Parties can have many PostalAddresses, indexed by type, in my domain interfaces. So you can say:
PostalAddress address = someDude.getPostalAddress(preferred);
address = someDude.getPostalAddress(mailing);
and so on.
At the database level, without even thinking of JPA, I would do something like this:
party <--- joinTable --> postalAddress
...where the join table would have effectively three columns (partyID, postalAddressID, and type). The intent is that a party may have many postal addresses indexed by type, but also that in some situations a postal address might be shared between two parties. This implies that the type rides with the association, not the address.
When you translate this to JPA, you run into some problems. Or at least [i]I[/i] run into some problems. :-)
First, while it is true that logically the relationship between parties and postalAddresses is many-to-many, the relationship has some extra state on it, namely the type.
So my first conclusion is that the @ManyToMany annotation won't work, because it simply generates a two-column join table (no room for the type). First question: this isn't erroneous, is it?

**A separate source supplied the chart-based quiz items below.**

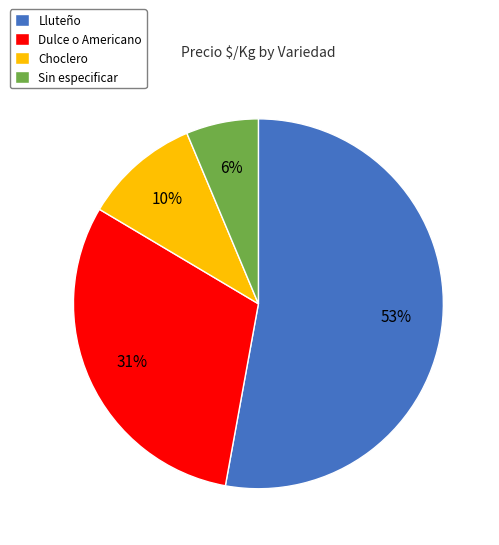

What is the smallest slice in the pie chart?

Sin especificar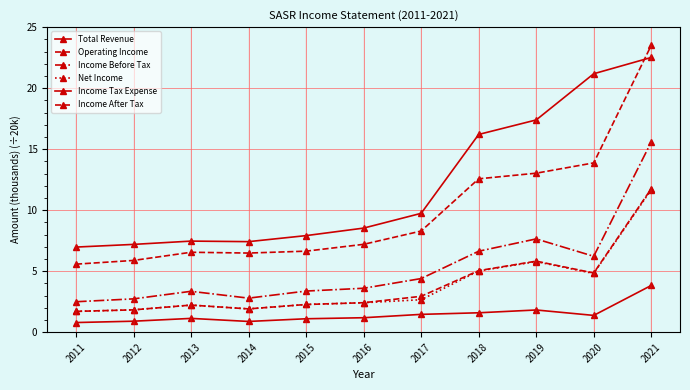

Rank the series by their maximum value, from lowest to highest.

Income Tax Expense, Net Income, Income After Tax, Income Before Tax, Total Revenue, Operating Income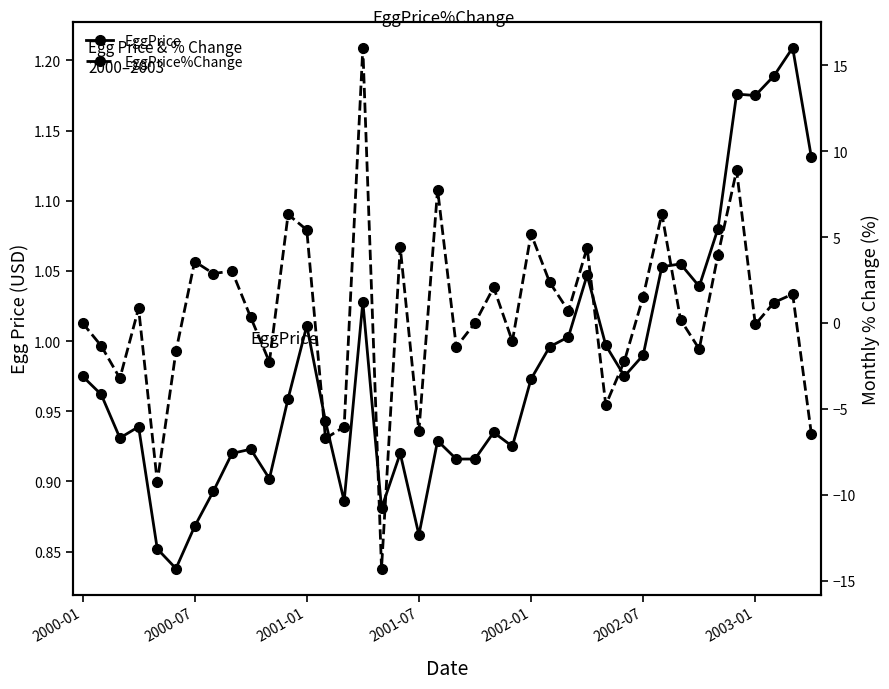

What is the value of the EggPrice%Change point at the 6th from the left?

-1.6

Assuming I'm still on solid ground, that means that I need to define an entity for the join table. No problem; I've done this before. Let's call it a PartyPostalAddressBinding. So far so good. This entity never shows up in the domain layer; it exists only as a by-product of JPA usage.
My next problem is that I would like it to have a primary key that (obviously, I hope) consists of the type and the partyID. So, my second question: how do I define my PartyPostalAddressBinding to have a compound primary key whose component parts are themselves JPA relationships (ManyToOne for each side--many PartyPostalAddressBindings may have one Party, and many PartyPostalAddressBindings may have one PostalAddress)? It appears that IdClass won't work here, but I may be wrong about that.
(If I have to give up on that and simply use a (redundant) serial primary key via an @Id annotation, that is not a huge deal; I'll just make sure that there's an appropriate unique constraint on partyID and type.)
Lastly, am I correct in saying that no usage of MapKey will get me what I want here? Or rather that the only way a MapKey annotation would help is if I could somehow solve the compound primary key problem, and could pass an instance of either my @IdClass or...or...my @EmbeddedClass? as the key?
Finally, if that's all true, then it seems to me I have no choice but to say that a PartyEntity has a @OneToMany relationship with PartyPostalAddressBinding, and that I will need to roll my own map access. Is that correct?